For its part, Getty’s complaint cites a paper by Nicholas Carlini et al., entitled Extracting Training Data from Diffusion Models, posted to the arxiv preprint server on January 30, 2023 (notably, a mere three days before Getty’s court filing). In the paper, Carlini and his co-authors contend that “state-of-the-art diffusion models do memorize and [can] regenerate individual training examples" (the authors provide technical definitions for what they mean by "memorize" in this context). While this assertion appears compelling, Stability AI and the other defendants are not without precedential defenses.

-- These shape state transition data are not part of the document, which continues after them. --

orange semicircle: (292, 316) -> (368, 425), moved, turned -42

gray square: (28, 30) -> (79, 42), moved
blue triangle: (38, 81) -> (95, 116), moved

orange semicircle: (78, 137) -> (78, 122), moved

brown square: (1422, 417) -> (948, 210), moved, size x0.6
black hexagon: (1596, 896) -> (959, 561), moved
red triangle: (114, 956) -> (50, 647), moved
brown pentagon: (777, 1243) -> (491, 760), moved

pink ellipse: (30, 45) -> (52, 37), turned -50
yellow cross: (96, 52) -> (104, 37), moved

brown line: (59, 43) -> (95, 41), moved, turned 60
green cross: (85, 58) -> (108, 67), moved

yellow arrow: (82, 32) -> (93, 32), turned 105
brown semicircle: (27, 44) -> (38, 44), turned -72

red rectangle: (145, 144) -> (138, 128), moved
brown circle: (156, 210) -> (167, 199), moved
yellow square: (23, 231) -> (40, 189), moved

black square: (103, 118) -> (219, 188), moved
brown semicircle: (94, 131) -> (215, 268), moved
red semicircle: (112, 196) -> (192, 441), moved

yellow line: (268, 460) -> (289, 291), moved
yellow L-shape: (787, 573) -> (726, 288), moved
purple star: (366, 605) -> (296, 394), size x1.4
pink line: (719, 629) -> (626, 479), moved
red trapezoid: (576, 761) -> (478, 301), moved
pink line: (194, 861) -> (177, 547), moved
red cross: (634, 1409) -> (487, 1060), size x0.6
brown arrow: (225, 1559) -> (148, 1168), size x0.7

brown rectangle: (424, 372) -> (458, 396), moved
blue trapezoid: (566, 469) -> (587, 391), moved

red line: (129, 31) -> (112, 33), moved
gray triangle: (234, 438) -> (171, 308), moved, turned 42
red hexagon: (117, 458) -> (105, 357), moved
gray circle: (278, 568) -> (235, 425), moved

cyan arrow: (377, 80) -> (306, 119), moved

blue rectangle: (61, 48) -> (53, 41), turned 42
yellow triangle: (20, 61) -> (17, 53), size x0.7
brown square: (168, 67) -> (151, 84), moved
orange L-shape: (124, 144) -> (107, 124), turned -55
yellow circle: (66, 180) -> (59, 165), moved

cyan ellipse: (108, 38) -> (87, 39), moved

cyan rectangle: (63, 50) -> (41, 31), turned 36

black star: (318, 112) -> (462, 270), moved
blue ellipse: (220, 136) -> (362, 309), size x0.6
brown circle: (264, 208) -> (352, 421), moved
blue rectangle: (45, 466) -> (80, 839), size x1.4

For example, Stability AI might try to defend itself on the grounds that its alleged use of copyrighted works was “transitory” (it only used images for as long as it took to download and process them) or was a "fair use." Making copies of copyrighted material is a fair use (i.e., not infringement) when the "use by reproduction in copies…or by any other means specified by [§ 106], [is] for purposes such as criticism, comment, news reporting, teaching (including multiple copies for classroom use), scholarship, or research." 17 U.S.C. § 107. Judicial decisions over the years have expanded and clarified the list of fair uses. In Authors Guild v. Google, Inc., 804 F. 3d 202 (2nd Cir. 2015), for example, which tested the boundaries of the fair use defense, Google argued that indexing copyrighted books to enhance user searches for the works was not infringement. The Second Circuit, agreed, finding that Google's making of a digital copy of the authors’ books to provide a search function was a "transformative use" of the works, one that augments public knowledge by making available information about Plaintiffs' books without providing the public with a substantial substitute for matter protected by the Plaintiffs' copyright interests in the original works or derivatives of them.
This is not to suggest that the Google facts mirror those in the Anderson or Getty cases, or that the Google outcome predisposes the present lawsuits. But what can be concluded is that, whatever the outcomes of the Anderson and Getty cases, there could be significant consequences for the AI industry ahead. Court decisions based on copyright law in favor of Plaintiffs in Anderson and Getty could dampen (at least temporarily) other AI developers' data collection and use activities, just as earlier court decisions in the privacy law context altered the trajectory of corporate biometric data collection activities in the last couple of years.